Makowski’s testimony in an affidavit he submitted after Adams’ arrest in September was at odds with what witnesses told investigators from the Erie County district attorney’s office.

Sedita said he immediately notified the Attorney Grievance Committee of the Appellate Division of State Supreme Court of Makowski’s circumstances.

“I got a letter from them asking that his file be promptly turned over to them, and it will be,” the district attorney said Tuesday.

Sedita has also said he would cooperate with the Commission on Judicial Conduct if it moves forward with its Makowski investigation, including turning over evidence his investigators have collected.

Makowski, 55, avoided a criminal charge Friday by recanting the affidavit, cooperating with prosecutors, agreeing to testify against Adams and resigning as a State Supreme Court justice.

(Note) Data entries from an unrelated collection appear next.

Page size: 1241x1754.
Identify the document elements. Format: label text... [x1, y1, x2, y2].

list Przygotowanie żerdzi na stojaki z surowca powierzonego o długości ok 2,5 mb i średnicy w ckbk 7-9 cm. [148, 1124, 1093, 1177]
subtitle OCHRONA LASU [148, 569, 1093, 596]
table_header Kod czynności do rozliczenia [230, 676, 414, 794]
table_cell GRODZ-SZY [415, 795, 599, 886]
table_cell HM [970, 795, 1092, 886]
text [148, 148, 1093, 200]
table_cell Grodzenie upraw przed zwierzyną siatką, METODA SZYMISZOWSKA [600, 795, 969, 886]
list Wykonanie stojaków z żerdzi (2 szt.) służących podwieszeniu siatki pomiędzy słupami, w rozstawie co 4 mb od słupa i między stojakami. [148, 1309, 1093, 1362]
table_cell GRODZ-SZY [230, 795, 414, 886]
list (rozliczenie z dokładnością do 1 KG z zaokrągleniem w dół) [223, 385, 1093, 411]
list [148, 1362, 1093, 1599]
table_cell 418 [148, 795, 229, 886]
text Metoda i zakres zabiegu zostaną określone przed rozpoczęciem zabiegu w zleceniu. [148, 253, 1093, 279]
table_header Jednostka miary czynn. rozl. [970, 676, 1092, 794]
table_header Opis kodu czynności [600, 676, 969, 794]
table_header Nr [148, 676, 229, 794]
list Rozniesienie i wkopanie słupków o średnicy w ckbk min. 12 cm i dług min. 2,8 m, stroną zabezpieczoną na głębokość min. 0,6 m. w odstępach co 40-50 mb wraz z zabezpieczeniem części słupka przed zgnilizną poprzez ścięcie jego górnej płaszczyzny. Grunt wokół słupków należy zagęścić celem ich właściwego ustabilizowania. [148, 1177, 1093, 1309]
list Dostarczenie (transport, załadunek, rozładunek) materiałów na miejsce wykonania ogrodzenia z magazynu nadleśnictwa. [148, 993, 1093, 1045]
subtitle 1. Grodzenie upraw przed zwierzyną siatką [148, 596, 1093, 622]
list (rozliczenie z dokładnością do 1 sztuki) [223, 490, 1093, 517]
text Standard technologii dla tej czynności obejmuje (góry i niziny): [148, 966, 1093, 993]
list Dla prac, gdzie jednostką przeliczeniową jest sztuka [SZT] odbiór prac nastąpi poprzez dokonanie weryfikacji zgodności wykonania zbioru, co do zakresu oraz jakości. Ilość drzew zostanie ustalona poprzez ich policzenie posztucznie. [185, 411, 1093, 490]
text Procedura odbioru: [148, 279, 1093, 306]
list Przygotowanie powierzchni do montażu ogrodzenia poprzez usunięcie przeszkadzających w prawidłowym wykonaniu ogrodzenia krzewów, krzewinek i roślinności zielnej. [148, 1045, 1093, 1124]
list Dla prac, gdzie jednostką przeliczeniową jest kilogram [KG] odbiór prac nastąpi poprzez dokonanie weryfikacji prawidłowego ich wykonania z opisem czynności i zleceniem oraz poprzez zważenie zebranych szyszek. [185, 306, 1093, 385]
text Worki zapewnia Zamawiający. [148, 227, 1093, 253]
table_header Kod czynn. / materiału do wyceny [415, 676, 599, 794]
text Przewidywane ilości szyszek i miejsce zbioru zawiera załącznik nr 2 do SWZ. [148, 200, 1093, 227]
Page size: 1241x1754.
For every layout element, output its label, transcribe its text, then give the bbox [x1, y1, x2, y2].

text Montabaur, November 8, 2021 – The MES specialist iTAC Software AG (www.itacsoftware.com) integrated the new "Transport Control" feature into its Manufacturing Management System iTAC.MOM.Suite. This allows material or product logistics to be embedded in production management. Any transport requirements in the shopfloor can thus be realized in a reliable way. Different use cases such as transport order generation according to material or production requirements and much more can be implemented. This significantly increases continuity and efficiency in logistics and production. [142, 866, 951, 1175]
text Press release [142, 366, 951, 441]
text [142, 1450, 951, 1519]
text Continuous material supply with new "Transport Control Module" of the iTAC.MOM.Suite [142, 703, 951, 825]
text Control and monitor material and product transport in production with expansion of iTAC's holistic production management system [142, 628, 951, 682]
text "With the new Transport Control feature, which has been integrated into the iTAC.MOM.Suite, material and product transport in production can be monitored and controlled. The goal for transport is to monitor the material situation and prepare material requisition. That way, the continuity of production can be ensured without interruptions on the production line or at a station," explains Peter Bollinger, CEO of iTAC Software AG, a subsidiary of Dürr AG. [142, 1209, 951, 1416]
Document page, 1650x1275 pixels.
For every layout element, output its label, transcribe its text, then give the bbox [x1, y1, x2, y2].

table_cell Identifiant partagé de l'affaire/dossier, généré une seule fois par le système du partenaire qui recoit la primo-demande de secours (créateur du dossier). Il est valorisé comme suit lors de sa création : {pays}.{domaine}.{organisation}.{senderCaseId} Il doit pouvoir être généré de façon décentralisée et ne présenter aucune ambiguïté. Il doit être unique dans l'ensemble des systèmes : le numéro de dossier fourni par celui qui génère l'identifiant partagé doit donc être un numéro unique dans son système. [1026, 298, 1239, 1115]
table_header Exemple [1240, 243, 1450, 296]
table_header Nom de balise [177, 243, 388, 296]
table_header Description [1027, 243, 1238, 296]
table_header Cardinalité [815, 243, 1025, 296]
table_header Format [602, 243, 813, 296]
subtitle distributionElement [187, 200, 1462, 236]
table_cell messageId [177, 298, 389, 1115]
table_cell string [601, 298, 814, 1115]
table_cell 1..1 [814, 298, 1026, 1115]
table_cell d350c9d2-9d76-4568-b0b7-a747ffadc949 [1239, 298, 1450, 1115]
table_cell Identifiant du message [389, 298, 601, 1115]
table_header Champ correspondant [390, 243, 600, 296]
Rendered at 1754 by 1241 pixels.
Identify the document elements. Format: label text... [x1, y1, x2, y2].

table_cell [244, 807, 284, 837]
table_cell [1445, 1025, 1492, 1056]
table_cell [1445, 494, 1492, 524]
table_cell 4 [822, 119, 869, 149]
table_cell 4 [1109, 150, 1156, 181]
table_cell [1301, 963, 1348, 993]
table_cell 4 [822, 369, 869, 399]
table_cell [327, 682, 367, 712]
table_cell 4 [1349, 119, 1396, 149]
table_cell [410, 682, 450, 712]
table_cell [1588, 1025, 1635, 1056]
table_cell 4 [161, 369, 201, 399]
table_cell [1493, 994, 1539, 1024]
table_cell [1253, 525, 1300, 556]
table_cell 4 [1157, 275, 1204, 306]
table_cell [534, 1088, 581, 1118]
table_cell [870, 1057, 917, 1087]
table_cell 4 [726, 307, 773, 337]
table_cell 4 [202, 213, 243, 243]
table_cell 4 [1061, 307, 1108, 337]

The commission could still remove Makowski for cause, even though he has already submitted his resignation letter, effective March 5.

Robert H. Tembeckjian, the commission’s administrator and counsel, said state law allows the commission to remove a judge even after a resignation.

“After a judge resigns, the commission, under the law, has 120 days to complete removal proceedings against that judge,” he said. “There have been numerous occasions when we have done so in the past.”

A commission decision to remove a judge disqualifies that person from ever serving on the bench again, Tembeckjian said.

Makowski resigned in the wake of the commission’s investigation and a potential grand jury probe of written assertions he made while trying to clear Adams.

He had been at Shanghai Red’s restaurant on the Buffalo waterfront with Adams in the hours before her arrest.

Adams’ former attorney had filed the judge’s signed statement as part of a motion to dismiss the DWI case against her in Town of Hamburg Court.

Sedita required Makowski to give up the judgeship as part of an agreement not to prosecute him.

Adams pleaded guilty to driving while intoxicated and two other misdemeanors related to her attempt to cover up her crime by talking her physician into changing the date of a blood test to show she was sober.

Sedita concluded that Makowski and Adams “tried to fix a case.”